*PASSAGE FOR REVIEW*.
════
With the expansion of the British empire, colonists took their fondness for wine to new parts of the world. Where conditions allowed, they planted grapes, in the US, Australia, New Zealand, and even India, among others. Other powers, notably France, similarly spread viticulture to their colonies. While much of this new production was consumed locally, some made it back to Europe, a continuation of the geopolitical influence on wine’s history.

In the late 19th and early 20th Century, the phylloxera mite cut through vast swathes of Europe’s vineyards, severely reducing the supply of wine. Prices rose, providing a new incentive for merchants to stretch, ‘improve’ or fake wine. In Bordeaux, Baron de Rothschild, owner of Château Mouton-Rothschild, introduced the innovation of bottling his wines at the winery. He convinced the other top-tier Bordeaux wine producers to follow suit, allowing the winery control over the bottling treatment and providing consumers a degree of assurance of the wine’s provenance. In part, this was communicated through the cork itself – by branding the cork with the winery’s crest or name, a feature was added that a consumer could inspect on opening to be sure the wine inside matched what was written on the label.

This idea of proving provenance may shed light on the origins of the now-familiar ritual of wine service in formal restaurants. Having presented the bottle, allowing the diner to check the label, the sommelier will open the wine and present the cork for inspection, before pouring a taste and, if the wine passes, filling the glasses. This ritual can seem awkward and redundant today, but in a time of fraudulent wines it may have emerged as an opportunity for a diner to gain assurance that the wine is as expected. The tasting element of the ritual is in part practical, to check the wine is not faulty, but also references customs in which the assembled company would wait until the host or most senior person present at a dinner had started before beginning to eat.
════
*ASSIGNMENT 1*.
Write out the portion of the passage on wine history that opens with the words containing "In the late" and closes with "on the label.".
The passage on wine history and the entries after it are separate material.
════
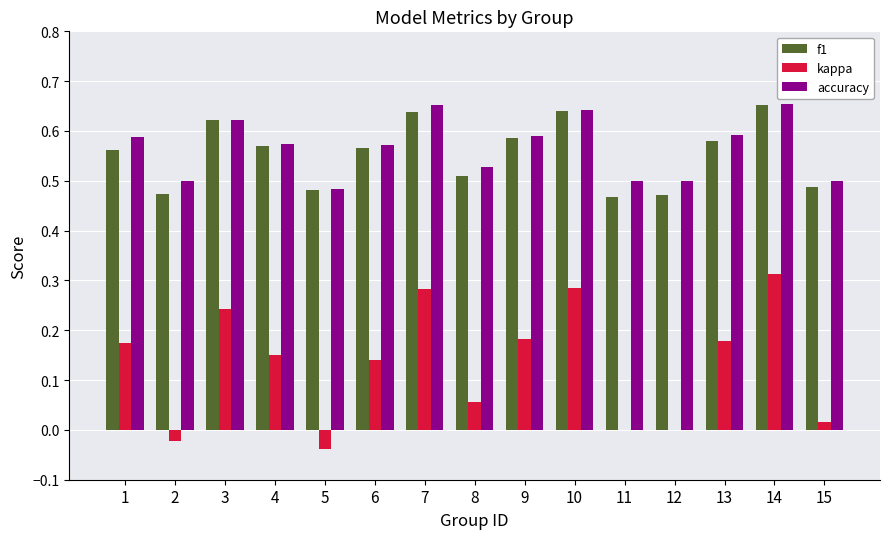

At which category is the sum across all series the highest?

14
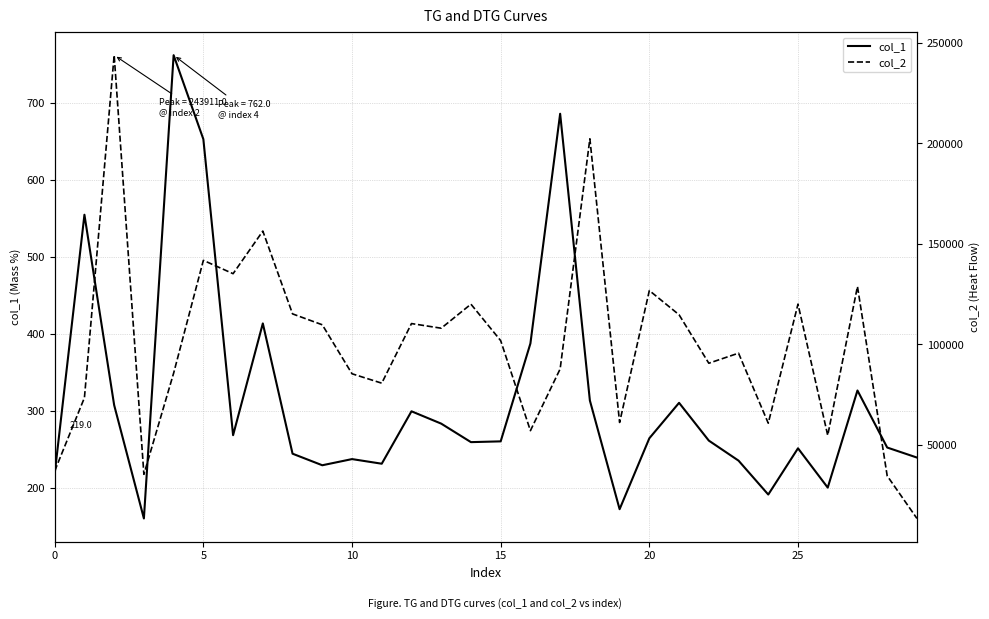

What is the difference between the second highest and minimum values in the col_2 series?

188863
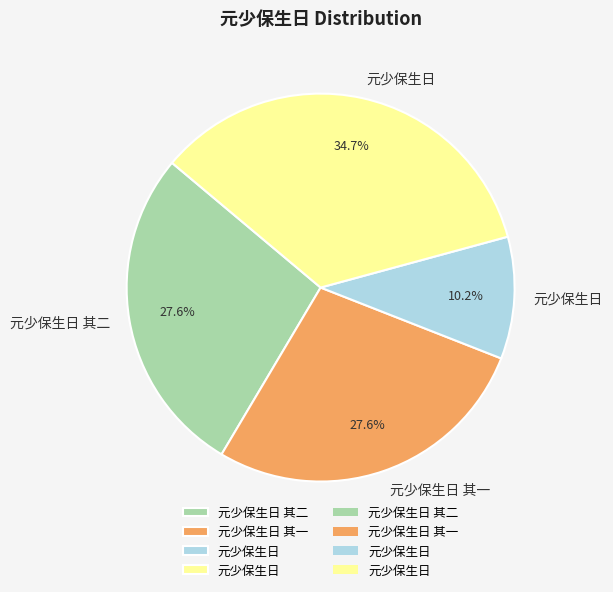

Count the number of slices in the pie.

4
════
*ASSIGNMENT 2*.
Pull out every line of the entries that contains the string "series", treating uppercase and lowercase letters as distinct.

*TASK RESPONSE 1*.
In the late 19th and early 20th Century, the phylloxera mite cut through vast swathes of Europe’s vineyards, severely reducing the supply of wine. Prices rose, providing a new incentive for merchants to stretch, ‘improve’ or fake wine. In Bordeaux, Baron de Rothschild, owner of Château Mouton-Rothschild, introduced the innovation of bottling his wines at the winery. He convinced the other top-tier Bordeaux wine producers to follow suit, allowing the winery control over the bottling treatment and providing consumers a degree of assurance of the wine’s provenance. In part, this was communicated through the cork itself – by branding the cork with the winery’s crest or name, a feature was added that a consumer could inspect on opening to be sure the wine inside matched what was written on the label.

*TASK RESPONSE 2*.
At which category is the sum across all series the highest?
What is the difference between the second highest and minimum values in the col_2 series?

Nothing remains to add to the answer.